ARŞİV
Yeni bir dünya ve yeni bir dönemin eşiğinde
Kamu sendikacılığının son üç yılı genel bir değerlendirmeye tabi tutulduğunda; özellikle 4688 sayılı yasanın yürürlüğe girdiği 2001 yılından bu yana, kamu çalışanlarının en önemli kazanımlarının bu dönemde elde edildiği hemen görülecektir.
Bu kazanımlar arasında ileriye dönük olarak en ön plana çıkan ve sendikacılık tarihinde çok özel, çok önemli bir safhanın başlangıcını oluşturan ise, şüphesiz Toplu Sözleşme hakkıdır.
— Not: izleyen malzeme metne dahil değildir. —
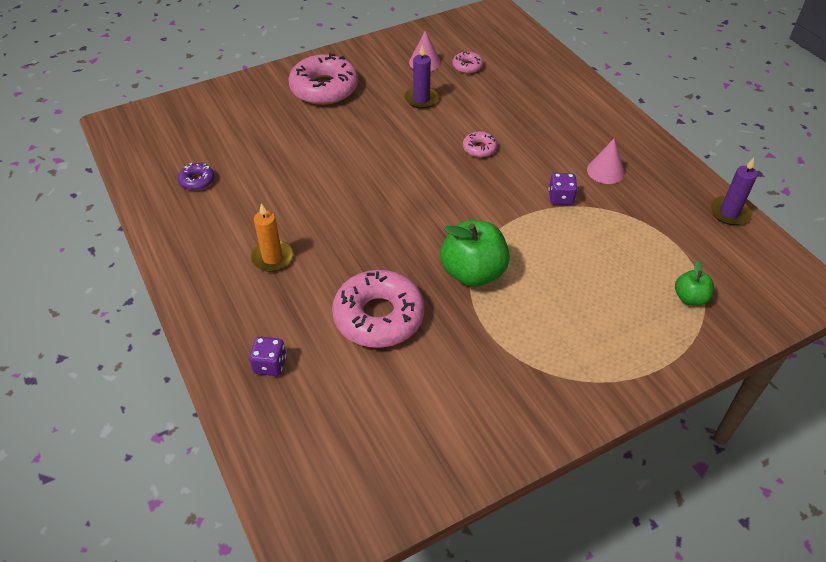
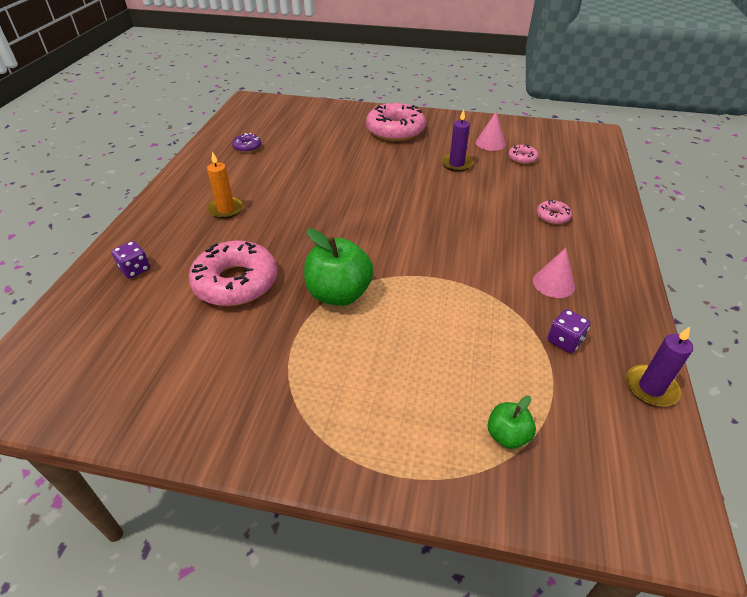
camera: 40 degrees right, 5 degrees down
(479, 148) = (459, 214): pink donut -> pink donut (552, 216)
(561, 198) = (483, 282): purple dice -> purple dice (564, 341)

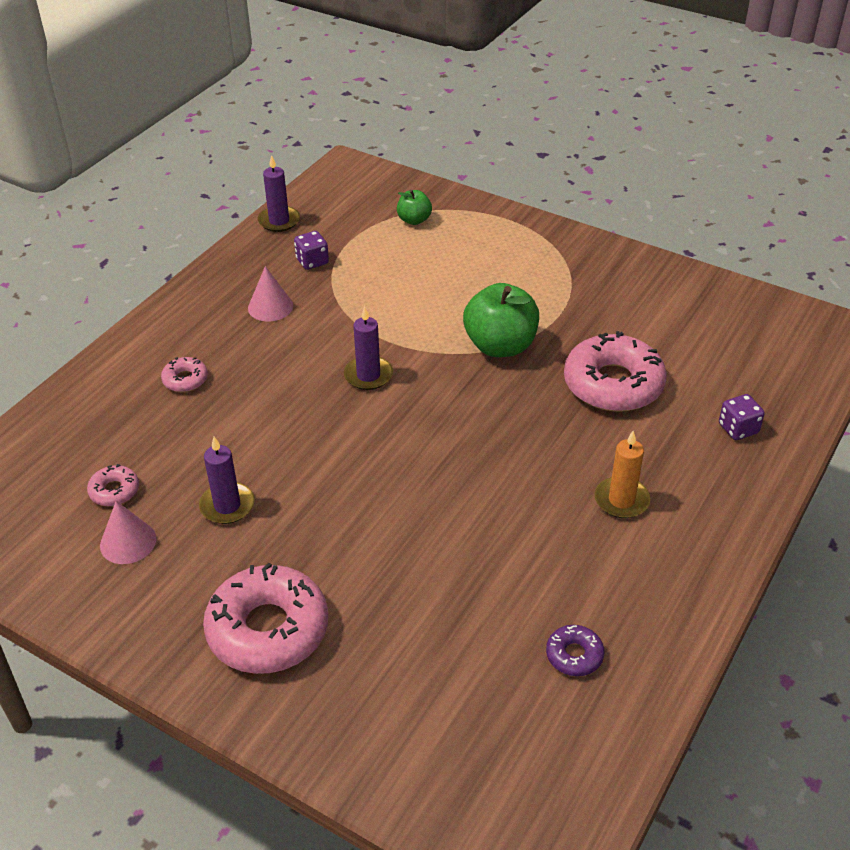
camera: 160 degrees left, 0 degrees up
(430, 247) = (368, 375): none -> purple candle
Bu hakkın elde edilmesinde konfederasyonumuzun ve camiamızın gösterdiği mücadele her türlü takdirin üzerindedir.
Memur-Sen ailesinin tüm mensupları, görevlerinin, sadece yaşanılan zaman ve mekanla mukayyet olmadığının bilinciyle, bu ülkeye ve insanımıza dair sorumluluklarının bir gereği olarak yeri ve zamanı geldiğinde devreye gireceklerinin işaretini bir kez daha vermişlerdir.
Bu dava anlayışını temsil makamında bulunan il ve ilçe temsilcilerimiz, şube başkanlarımız, sendikalarımızın ve konfederasyonumuzun genel merkez yöneticileri, bu büyük ailenin bir kardeşler topluluğu olduğu ve “birbirimizi sevmedikçe iman etmiş sayılmayız” inancını içselleştirerek, son aylarda gerçekleştirilen şube, genel merkez ve konfederasyon genel kurullarını bir kaynaşma, dayanışma, istişare mekanizmasına dönüştürmeyi başardılar ve çok önemli bir süreci onurla, gururla yaşayarak Memur-Sen’ in marka değerini geleceğe taşıdılar.
Şimdi ise, ülkemizin en saygın Sivil Toplum Kuruluşlarından biri olarak; iyi yetişmiş ve yarım milyonu aşmış üye potansiyelimizle bizlere düşen; “beton duvarlar ve çelik dişliler arasında sıkışan ve öğütülen insanlığın” her alanda – ekonomik, ideolojik, kültürel vs.- kuşatılmışlığına, milletimizin uzun yıllardır çözüm bekleyen sorunlarına –başta yeni Anayasa olmak üzere- dair tekliflerimizi kamuoyuna sunmaktır.
Bunun için daha çok çalışmaya, araştırmaya, kenetlenmeye, dayanışmaya ve kardeşlik hukukunu geliştirmeye ihtiyaç duyacağımız aşikardır.
İllegal yollarla güç devşirmek, kuvvet ve kudret sahibi olmak, mal ve mülk tedarik etmek için yapılan her türlü kepazeliğin adeta mübah gösterilmeye çalışıldığı şu vasatta; bizler, öteden beri verilen destansı mücadeleyi, biriktirilen tecrübe, bilgi ve donanımı sonraki kuşaklara aktarabilmek için hafızalarımızı daima canlı ve diri tutmalıyız.
Her geçen gün akıl almaz bir hızla değişim ve dönüşüme uğrayan yeni bir dünya ve yeni bir dönemin eşiğinde; bu güne ve geleceğe dair umutları sürekli yok etmeye çalışanlara, karamsarlığı, kaosu, kargaşayı malzeme edinenlere ve böylece ülkemizin enerjisini tüketenlere inat; insana ve insanlığa hizmet etmeyi onur ve gururla sürdüren, camiamızın erdemli mensuplarına saygı ve sevgilerimi sunuyorum.
Halit ORTAKÖY, Memur-Sen Genel Basın ve İletişim Sekreteri
(Bu makale, Memur-Sen Gazetesi'nin Haziran 2011, 16. sayısında yayınlanmıştır.)